Which is not to say that I am against the writers who have angrily chucked their awards at the Akademi. That a few elderly and middle aged writers, jointly and severally, have made the government sit up and take notice of the rising discontent in the country is a huge tribute to the ethos of Indian democracy, the very spirit that the current government tries to disregard. It took a while to build up, but when it did, the prize wapasi movement was unstoppable. It was easy to ignore the rebuff when the brilliant Hindi writer Uday Prakash returned his Sahitya Akademi Award. And Kannada writers — however distinguished — returning their state awards in Karnataka didn’t make news outside their state. But when Nayantara Sahgal returned her Akademi Award, and Shashi Deshpande resigned from the general body of the Akademi, it was headline news. They were literary stars, fearless women and wonderful writers who wrote in English, the language of power that reached out across India and beyond. More authors joined the cause and soon it was big news around the world. International support poured in, the media played it up energetically and the country’s finance minister took out time from affairs of state and looming economic crises to rubbish writers.

This was a “manufactured protest” he said, “an ideological intolerance towards the BJP”. In fact, it was “politics by other means”. Right on all counts. Every protest is manufactured — jointly by the protesters and the misdeeds that they protest against. Admittedly, it is also a case of ideological intolerance towards what the BJP (and its siblings like the RSS in their Hindu undivided family) want to do with our constitutional guarantees. Yes, it is a case of ideological opposition to the attempt to smother our democratic freedoms. And it is indeed politics by other means. Culture — especially literature — always was. How else do you think “soft power” works?

Even the mere act of writing is political. Accusing writers of “doing politics” is absurd. That’s what they do anyway. They work with material from a world moulded by social and political pressures, and take a stand. In a free country, even the personal is political, remember? And in a country where the very vocal and twitter-happy Prime Minister makes no comment against atrocious attacks on dalits, Muslims, dissenting writers and liberal thinkers, or on a growing culture of intolerance and fascism, there is reason to worry. But targeting the Sahitya Akademi is not the only way of marking your protest. That is rather elitist anyway, where only those who have got an award can return it. Maybe because of its elitism, it has worked. Now we need to move on.

Because it is essential to have an autonomous body like the Sahitya Akademi that is funded by the government. It furthers the commitment of the Indian state to be fair to our two dozen literary languages. It is committed to seek out and reward good writing in all these languages, to encourage new writers and translators. It has the government network at its disposal, and no private or corporate award can approximate the reach of the government in our land of many voices and many tongues. It would also be difficult for corporate awards to judge all languages at par, they are likely to be prejudiced towards power languages and bigger literary markets. So it is vital that the Sahitya Akademi stays alive and autonomous.

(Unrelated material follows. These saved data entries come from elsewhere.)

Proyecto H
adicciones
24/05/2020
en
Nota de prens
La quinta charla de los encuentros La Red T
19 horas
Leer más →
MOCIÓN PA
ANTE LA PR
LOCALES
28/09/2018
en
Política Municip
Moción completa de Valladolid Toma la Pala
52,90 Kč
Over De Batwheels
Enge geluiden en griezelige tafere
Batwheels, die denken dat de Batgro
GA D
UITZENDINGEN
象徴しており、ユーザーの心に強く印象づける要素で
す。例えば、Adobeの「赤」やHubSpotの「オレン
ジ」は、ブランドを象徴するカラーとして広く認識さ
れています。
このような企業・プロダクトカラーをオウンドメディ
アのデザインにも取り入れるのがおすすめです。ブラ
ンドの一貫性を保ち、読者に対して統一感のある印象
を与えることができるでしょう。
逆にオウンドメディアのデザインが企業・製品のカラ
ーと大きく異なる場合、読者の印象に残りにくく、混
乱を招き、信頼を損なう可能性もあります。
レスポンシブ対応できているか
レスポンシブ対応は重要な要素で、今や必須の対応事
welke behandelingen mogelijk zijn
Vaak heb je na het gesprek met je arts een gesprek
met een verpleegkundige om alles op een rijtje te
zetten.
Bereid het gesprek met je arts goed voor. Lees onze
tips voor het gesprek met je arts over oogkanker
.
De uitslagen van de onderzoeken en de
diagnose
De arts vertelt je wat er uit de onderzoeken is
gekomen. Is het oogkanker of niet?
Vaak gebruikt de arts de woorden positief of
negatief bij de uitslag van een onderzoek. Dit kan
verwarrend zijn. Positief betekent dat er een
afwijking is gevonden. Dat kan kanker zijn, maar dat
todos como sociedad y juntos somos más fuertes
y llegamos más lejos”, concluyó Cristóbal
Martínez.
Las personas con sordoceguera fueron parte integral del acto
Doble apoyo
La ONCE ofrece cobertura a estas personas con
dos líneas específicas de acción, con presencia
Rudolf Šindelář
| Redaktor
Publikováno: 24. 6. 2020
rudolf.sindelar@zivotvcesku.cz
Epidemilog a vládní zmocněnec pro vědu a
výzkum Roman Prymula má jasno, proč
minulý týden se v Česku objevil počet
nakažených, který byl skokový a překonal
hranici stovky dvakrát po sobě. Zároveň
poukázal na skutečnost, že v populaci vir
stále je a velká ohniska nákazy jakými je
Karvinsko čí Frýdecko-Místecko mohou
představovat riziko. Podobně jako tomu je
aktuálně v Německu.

But over the years the Akademi has been losing its worth. An author like V.P. Tiwari may find it difficult to hold his own as president of the organisation that was once headed by Jawaharlal Nehru or S. Radhakrishnan, and more recently by U.R. Ananthamurthy and Sunil Gangopadhyay. Besides, it is teeming with controversies. We should nurse it back to health. Among the other protests that many of us are involved with, there is the letter from Bengal’s writers (including several Akademi winners) and intellectuals to the president, that is now being signed by intellectuals and concerned members of civil society around the country. It is time we demanded results from the guardian of the Constitution.